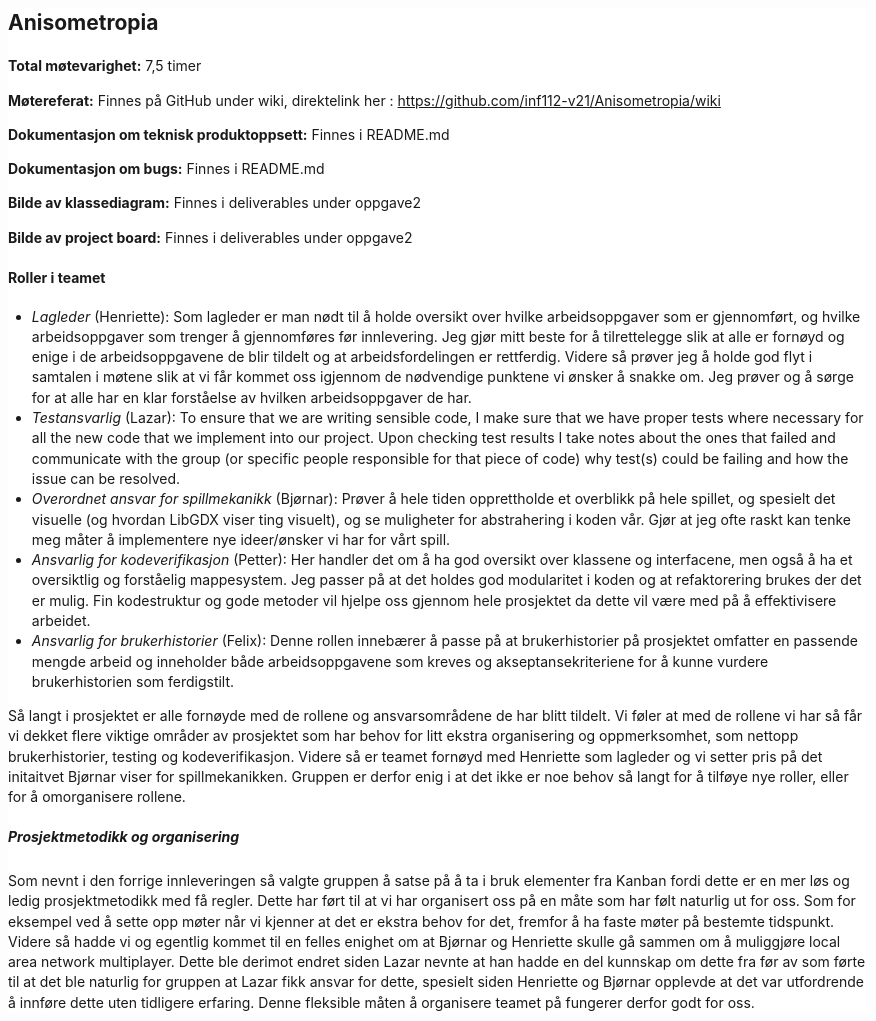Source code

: ## Anisometropia

**Total møtevarighet:** 7,5 timer

**Møtereferat:** Finnes på GitHub under wiki, direktelink her : https://github.com/inf112-v21/Anisometropia/wiki 

**Dokumentasjon om teknisk produktoppsett:** Finnes i README.md

**Dokumentasjon om bugs:** Finnes i README.md

**Bilde av klassediagram:** Finnes i deliverables under oppgave2

**Bilde av project board:** Finnes i deliverables under oppgave2

#### Roller i teamet
*	_Lagleder_ (Henriette): Som lagleder er man nødt til å holde oversikt over hvilke arbeidsoppgaver som er gjennomført, og hvilke arbeidsoppgaver som trenger å gjennomføres før innlevering. Jeg gjør mitt beste for å tilrettelegge slik at alle er fornøyd og enige i de arbeidsoppgavene de blir tildelt og at arbeidsfordelingen er rettferdig. Videre så prøver jeg å holde god flyt i samtalen i møtene slik at vi får kommet oss igjennom de nødvendige punktene vi ønsker å snakke om. Jeg prøver og å sørge for at alle har en klar forståelse av hvilken arbeidsoppgaver de har.
*	_Testansvarlig_ (Lazar): To ensure that we are writing sensible code, I make sure that we have proper tests where necessary  for all the new code that we implement into our project. Upon checking test results I take notes about the ones that failed and communicate with the group (or specific people responsible for that piece of code) why test(s) could be failing and how the issue can be resolved.
*	_Overordnet ansvar for spillmekanikk_ (Bjørnar): Prøver å hele tiden opprettholde et overblikk på hele spillet, og spesielt det visuelle (og hvordan LibGDX viser ting visuelt), og se muligheter for abstrahering i koden vår. Gjør at jeg ofte raskt kan tenke meg måter å implementere nye ideer/ønsker vi har for vårt spill.
* 	_Ansvarlig for kodeverifikasjon_ (Petter): Her handler det om å ha god oversikt over klassene og interfacene, men også å ha et oversiktlig og forståelig mappesystem. Jeg passer på at det holdes god modularitet i koden og at refaktorering brukes der det er mulig. Fin kodestruktur og gode metoder vil hjelpe oss gjennom hele prosjektet da dette vil være med på å effektivisere arbeidet.
*	_Ansvarlig for brukerhistorier_ (Felix): Denne rollen innebærer å passe på at brukerhistorier på prosjektet omfatter en passende mengde arbeid og inneholder både arbeidsoppgavene som kreves og akseptansekriteriene for å kunne vurdere brukerhistorien som ferdigstilt.
    
    
Så langt i prosjektet er alle fornøyde med de rollene og ansvarsområdene de har blitt tildelt. Vi føler at med de rollene vi har så får vi dekket flere viktige områder av prosjektet som har behov for litt ekstra organisering og oppmerksomhet, som nettopp brukerhistorier, testing og kodeverifikasjon. Videre så er teamet fornøyd med Henriette som lagleder og vi setter pris på det initaitvet Bjørnar viser for spillmekanikken. Gruppen er derfor enig i at det ikke er noe behov så langt for å tilføye nye roller, eller for å omorganisere rollene.

##### Prosjektmetodikk og organisering
Som nevnt i den forrige innleveringen så valgte gruppen å satse på å ta i bruk elementer fra Kanban fordi dette er en mer løs og ledig prosjektmetodikk med få regler. Dette har ført til at vi har organisert oss på en måte som har følt naturlig ut for oss. Som for eksempel ved å sette opp møter når vi kjenner at det er ekstra behov for det, fremfor å ha faste møter på bestemte tidspunkt. Videre så hadde vi og egentlig kommet til en felles enighet om at Bjørnar og Henriette skulle gå sammen om å muliggjøre local area network multiplayer. Dette ble derimot endret siden Lazar nevnte at han hadde en del kunnskap om dette fra før av som førte til at det ble naturlig for gruppen at Lazar fikk ansvar for dette, spesielt siden Henriette og Bjørnar opplevde at det var utfordrende å innføre dette uten tidligere erfaring. Denne fleksible måten å organisere teamet på fungerer derfor godt for oss.
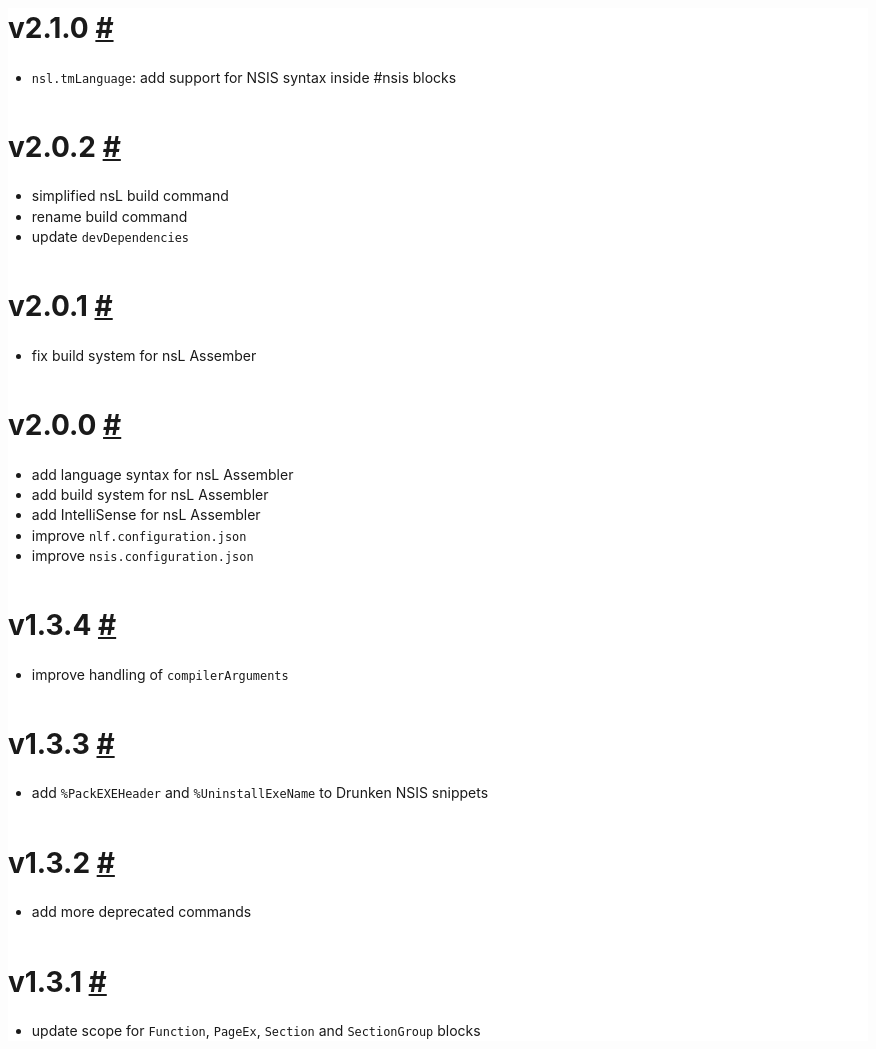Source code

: # v2.1.0 [#](https://github.com/idleberg/vscode-nsis/releases/tag/2.1.0)

- `nsl.tmLanguage`: add support for NSIS syntax inside #nsis blocks

# v2.0.2 [#](https://github.com/idleberg/vscode-nsis/releases/tag/2.0.2)

- simplified nsL build command
- rename build command
- update `devDependencies`

# v2.0.1 [#](https://github.com/idleberg/vscode-nsis/releases/tag/2.0.1)

- fix build system for nsL Assember

# v2.0.0 [#](https://github.com/idleberg/vscode-nsis/releases/tag/2.0.0)

- add language syntax for nsL Assembler
- add build system for nsL Assembler
- add IntelliSense for nsL Assembler
- improve `nlf.configuration.json`
- improve `nsis.configuration.json`

# v1.3.4 [#](https://github.com/idleberg/vscode-nsis/releases/tag/1.3.4)

- improve handling of `compilerArguments`

# v1.3.3 [#](https://github.com/idleberg/vscode-nsis/releases/tag/1.3.3)

- add `%PackEXEHeader` and `%UninstallExeName` to Drunken NSIS snippets

# v1.3.2 [#](https://github.com/idleberg/vscode-nsis/releases/tag/1.3.2)

- add more deprecated commands

# v1.3.1 [#](https://github.com/idleberg/vscode-nsis/releases/tag/1.3.1)

- update scope for `Function`, `PageEx`, `Section` and `SectionGroup` blocks
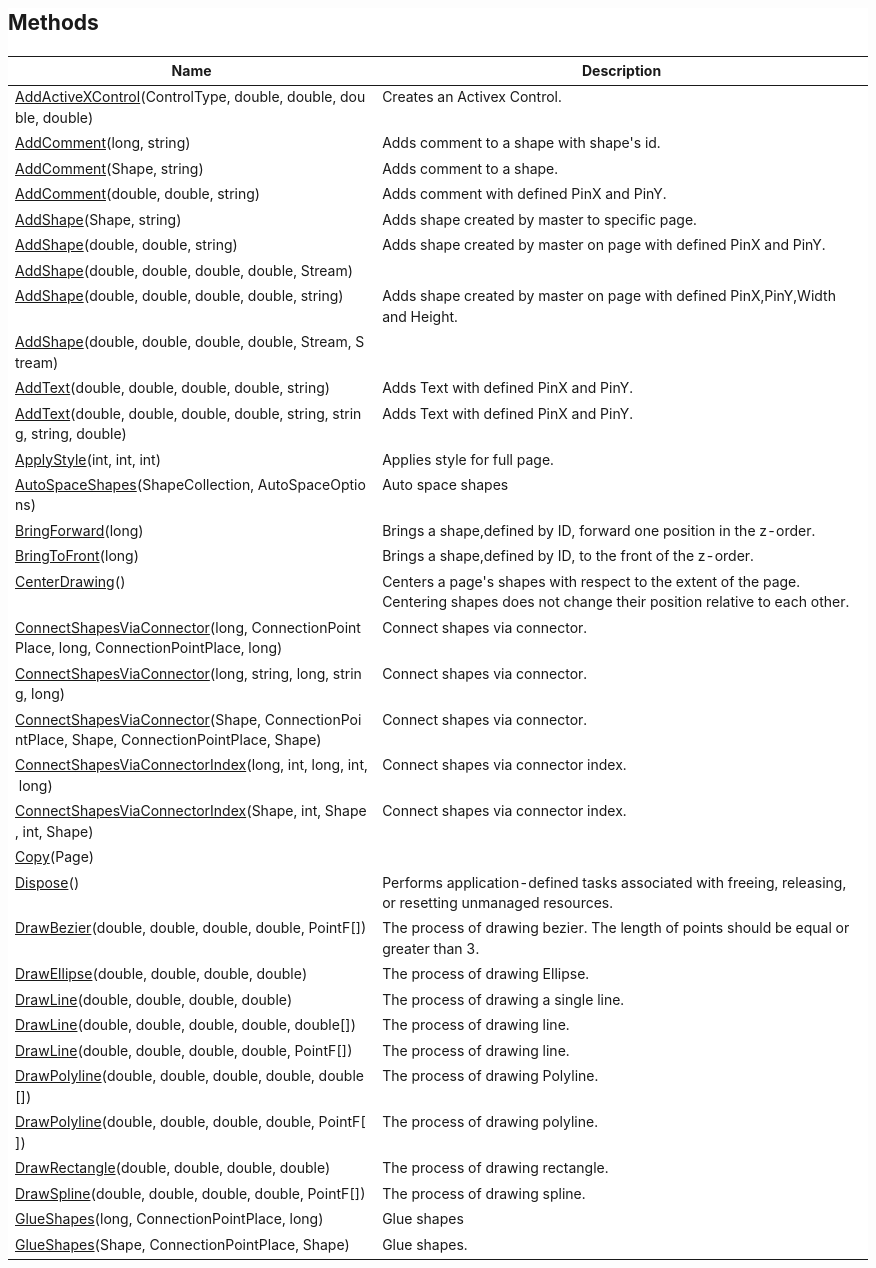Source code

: ## Methods

| Name | Description |
| --- | --- |
| [AddActiveXControl](../../aspose.diagram/page/addactivexcontrol/)(ControlType, double, double, double, double) | Creates an Activex Control. |
| [AddComment](../../aspose.diagram/page/addcomment/#addcomment_2)(long, string) | Adds comment to a shape with shape's id. |
| [AddComment](../../aspose.diagram/page/addcomment/#addcomment)(Shape, string) | Adds comment to a shape. |
| [AddComment](../../aspose.diagram/page/addcomment/#addcomment_1)(double, double, string) | Adds comment with defined PinX and PinY. |
| [AddShape](../../aspose.diagram/page/addshape/#addshape)(Shape, string) | Adds shape created by master to specific page. |
| [AddShape](../../aspose.diagram/page/addshape/#addshape_4)(double, double, string) | Adds shape created by master on page with defined PinX and PinY. |
| [AddShape](../../aspose.diagram/page/addshape/#addshape_1)(double, double, double, double, Stream) |  |
| [AddShape](../../aspose.diagram/page/addshape/#addshape_3)(double, double, double, double, string) | Adds shape created by master on page with defined PinX,PinY,Width and Height. |
| [AddShape](../../aspose.diagram/page/addshape/#addshape_2)(double, double, double, double, Stream, Stream) |  |
| [AddText](../../aspose.diagram/page/addtext/#addtext)(double, double, double, double, string) | Adds Text with defined PinX and PinY. |
| [AddText](../../aspose.diagram/page/addtext/#addtext_1)(double, double, double, double, string, string, string, double) | Adds Text with defined PinX and PinY. |
| [ApplyStyle](../../aspose.diagram/page/applystyle/)(int, int, int) | Applies style for full page. |
| [AutoSpaceShapes](../../aspose.diagram/page/autospaceshapes/)(ShapeCollection, AutoSpaceOptions) | Auto space shapes |
| [BringForward](../../aspose.diagram/page/bringforward/)(long) | Brings a shape,defined by ID, forward one position in the z-order. |
| [BringToFront](../../aspose.diagram/page/bringtofront/)(long) | Brings a shape,defined by ID, to the front of the z-order. |
| [CenterDrawing](../../aspose.diagram/page/centerdrawing/)() | Centers a page's shapes with respect to the extent of the page. Centering shapes does not change their position relative to each other. |
| [ConnectShapesViaConnector](../../aspose.diagram/page/connectshapesviaconnector/#connectshapesviaconnector_1)(long, ConnectionPointPlace, long, ConnectionPointPlace, long) | Connect shapes via connector. |
| [ConnectShapesViaConnector](../../aspose.diagram/page/connectshapesviaconnector/#connectshapesviaconnector_2)(long, string, long, string, long) | Connect shapes via connector. |
| [ConnectShapesViaConnector](../../aspose.diagram/page/connectshapesviaconnector/#connectshapesviaconnector)(Shape, ConnectionPointPlace, Shape, ConnectionPointPlace, Shape) | Connect shapes via connector. |
| [ConnectShapesViaConnectorIndex](../../aspose.diagram/page/connectshapesviaconnectorindex/#connectshapesviaconnectorindex_1)(long, int, long, int, long) | Connect shapes via connector index. |
| [ConnectShapesViaConnectorIndex](../../aspose.diagram/page/connectshapesviaconnectorindex/#connectshapesviaconnectorindex)(Shape, int, Shape, int, Shape) | Connect shapes via connector index. |
| [Copy](../../aspose.diagram/page/copy/)(Page) |  |
| [Dispose](../../aspose.diagram/page/dispose/)() | Performs application-defined tasks associated with freeing, releasing, or resetting unmanaged resources. |
| [DrawBezier](../../aspose.diagram/page/drawbezier/)(double, double, double, double, PointF[]) | The process of drawing bezier. The length of points should be equal or greater than 3. |
| [DrawEllipse](../../aspose.diagram/page/drawellipse/)(double, double, double, double) | The process of drawing Ellipse. |
| [DrawLine](../../aspose.diagram/page/drawline/#drawline)(double, double, double, double) | The process of drawing a single line. |
| [DrawLine](../../aspose.diagram/page/drawline/#drawline_1)(double, double, double, double, double[]) | The process of drawing line. |
| [DrawLine](../../aspose.diagram/page/drawline/#drawline_2)(double, double, double, double, PointF[]) | The process of drawing line. |
| [DrawPolyline](../../aspose.diagram/page/drawpolyline/#drawpolyline)(double, double, double, double, double[]) | The process of drawing Polyline. |
| [DrawPolyline](../../aspose.diagram/page/drawpolyline/#drawpolyline_1)(double, double, double, double, PointF[]) | The process of drawing polyline. |
| [DrawRectangle](../../aspose.diagram/page/drawrectangle/)(double, double, double, double) | The process of drawing rectangle. |
| [DrawSpline](../../aspose.diagram/page/drawspline/)(double, double, double, double, PointF[]) | The process of drawing spline. |
| [GlueShapes](../../aspose.diagram/page/glueshapes/#glueshapes_1)(long, ConnectionPointPlace, long) | Glue shapes |
| [GlueShapes](../../aspose.diagram/page/glueshapes/#glueshapes)(Shape, ConnectionPointPlace, Shape) | Glue shapes. |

____________

YOUR OBJECTIVE :: Where the string "github" turns up in a line of the data above, copy that whole line.

OUTPUT BELOW ::
**Møtereferat:** Finnes på GitHub under wiki, direktelink her : https://github.com/inf112-v21/Anisometropia/wiki 
: # v2.1.0 [#](https://github.com/idleberg/vscode-nsis/releases/tag/2.1.0)
# v2.0.2 [#](https://github.com/idleberg/vscode-nsis/releases/tag/2.0.2)
# v2.0.1 [#](https://github.com/idleberg/vscode-nsis/releases/tag/2.0.1)
# v2.0.0 [#](https://github.com/idleberg/vscode-nsis/releases/tag/2.0.0)
# v1.3.4 [#](https://github.com/idleberg/vscode-nsis/releases/tag/1.3.4)
# v1.3.3 [#](https://github.com/idleberg/vscode-nsis/releases/tag/1.3.3)
# v1.3.2 [#](https://github.com/idleberg/vscode-nsis/releases/tag/1.3.2)
# v1.3.1 [#](https://github.com/idleberg/vscode-nsis/releases/tag/1.3.1)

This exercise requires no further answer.